## Supplied passage:
+++
The /// doc comments become field descriptions in the generated JSON schema. The AI sees:

{
  "properties": {
    "query": {
      "type": "string",
      "description": "SQL SELECT query to execute against PostgreSQL 15. Supports CTEs, WINDOW functions, and JSON operators."
    },
    "date_range": {
      "type": "object",
      "description": "Optional date range filter for the query",
      "properties": {
        "start": { "type": "string", "format": "date", "description": "Start date in ISO 8601 format (YYYY-MM-DD)" },
        "end": { "type": "string", "format": "date", "description": "End date in ISO 8601 format (YYYY-MM-DD)" }
      }
    },
    "limit": {
      "type": "integer",
      "description": "Maximum rows to return (1-10000, default: 100)"
    }
  },
  "required": ["query"]
}

Type-Safe Validation in the Handler

With TypedTool, schema validation happens automatically. Your handler receives a strongly-typed struct, and you add business and security validation:

#![allow(unused)]
fn main() {
let sales_query_tool = TypedTool::new(
    "sales_query",
    |args: SalesQueryInput, _extra| {
        Box::pin(async move {
            // 1. Schema validation: ALREADY DONE by TypedTool!
+++
## Supplied records:

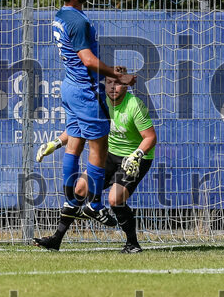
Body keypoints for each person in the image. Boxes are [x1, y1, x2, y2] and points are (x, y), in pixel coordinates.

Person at [33, 0, 136, 252]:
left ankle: (70, 201)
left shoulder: (60, 15)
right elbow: (88, 59)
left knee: (73, 146)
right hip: (85, 90)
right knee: (99, 148)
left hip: (69, 87)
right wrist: (116, 74)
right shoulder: (77, 20)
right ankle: (94, 204)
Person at [36, 66, 157, 253]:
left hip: (135, 158)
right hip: (110, 154)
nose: (113, 87)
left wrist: (136, 156)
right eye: (109, 82)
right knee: (79, 189)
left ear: (126, 84)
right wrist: (55, 143)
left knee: (115, 199)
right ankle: (56, 240)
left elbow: (150, 137)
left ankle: (133, 244)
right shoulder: (99, 102)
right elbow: (77, 127)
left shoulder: (135, 106)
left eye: (118, 82)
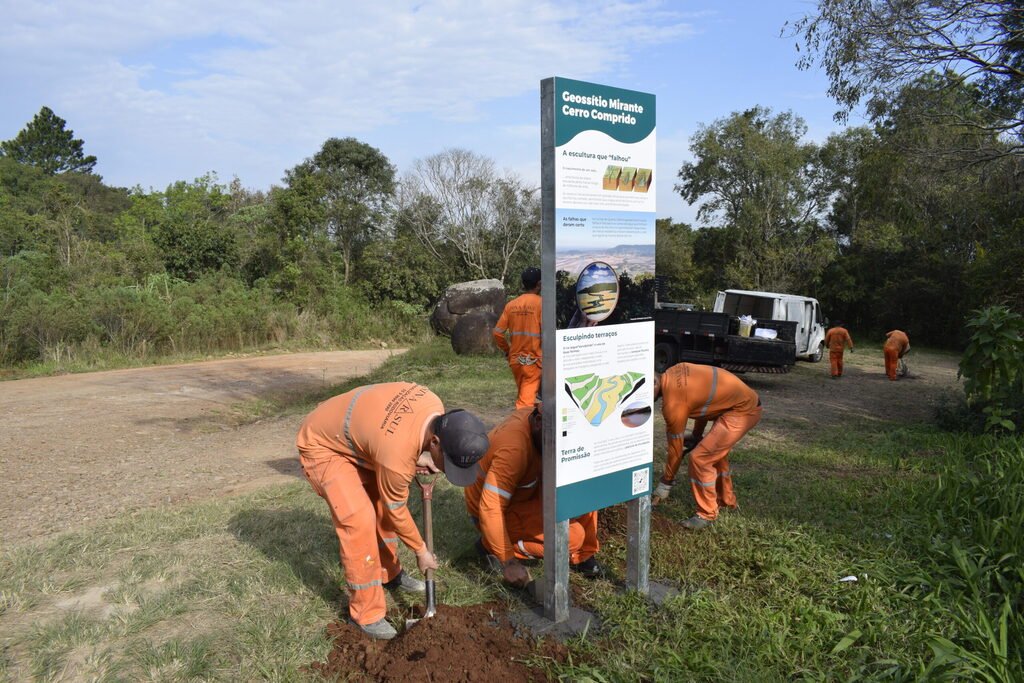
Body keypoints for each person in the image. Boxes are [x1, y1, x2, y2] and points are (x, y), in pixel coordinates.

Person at [296, 383, 489, 640]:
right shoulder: (396, 456)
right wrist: (421, 551)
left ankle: (389, 572)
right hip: (324, 445)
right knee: (359, 519)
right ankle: (365, 614)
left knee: (380, 506)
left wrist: (416, 455)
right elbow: (396, 508)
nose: (446, 470)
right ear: (435, 442)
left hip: (362, 436)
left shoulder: (433, 405)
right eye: (449, 463)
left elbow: (396, 436)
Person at [464, 403, 600, 586]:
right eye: (559, 434)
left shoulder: (537, 420)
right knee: (572, 537)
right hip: (493, 514)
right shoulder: (514, 449)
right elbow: (490, 509)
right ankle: (490, 546)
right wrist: (509, 562)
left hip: (525, 494)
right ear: (538, 421)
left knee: (582, 493)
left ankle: (583, 556)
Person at [652, 363, 762, 530]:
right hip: (743, 402)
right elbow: (704, 404)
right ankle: (726, 500)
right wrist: (696, 435)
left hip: (743, 411)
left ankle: (706, 514)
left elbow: (675, 449)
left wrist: (666, 482)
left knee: (701, 458)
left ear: (654, 382)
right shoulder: (676, 370)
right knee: (713, 453)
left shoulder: (672, 404)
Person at [493, 267, 542, 409]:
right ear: (539, 284)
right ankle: (521, 422)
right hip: (534, 361)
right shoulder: (542, 304)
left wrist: (508, 350)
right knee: (524, 404)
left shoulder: (511, 305)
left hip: (516, 360)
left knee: (524, 396)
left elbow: (497, 333)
+++
Continue the passage on TypedTool schema validation from the point where it stops. The rows have nothing to do with the passage on TypedTool schema validation.

## Task result:
            //    - args.query is guaranteed to be a String
            //    - args.date_range, if present, has valid NaiveDate fields
            //    - Invalid JSON is rejected before this code runs

            // 2. Format validation: Partially handled by types
            //    - NaiveDate parsing validates ISO 8601 format
            //    - Add additional format checks as needed
            if args.query.trim().is_empty() {
                return Err(Error::Validation(
                    "Query cannot be empty".to_string()
                ));
            }

            // 3. Business validation
            if let Some(ref dr) = args.date_range {
                if dr.end < dr.start {
                    return Err(Error::Validation(
                        "date_range.end must be after date_range.start".to_string()
                    ));
                }
                if dr.end > chrono::Utc::now().date_naive() {
                    return Err(Error::Validation(
                        "Cannot query future dates".to_string()
                    ));
                }
            }

            // Enforce bounds even if client ignores schema hints
            let limit = args.limit.min(10000).max(1);
            let timeout = args.timeout_ms.min(30000).max(100);

            // 4. Security validation
            validate_sql_security(&args.query)?;

            // Execute with validated parameters
            execute_query(&args.query, args.date_range, limit, timeout).await
        })
    }
)
.with_description(
    "Execute read-only SQL queries against the sales PostgreSQL 15 database. \
    Returns results as JSON array. Use PostgreSQL date functions like DATE_TRUNC."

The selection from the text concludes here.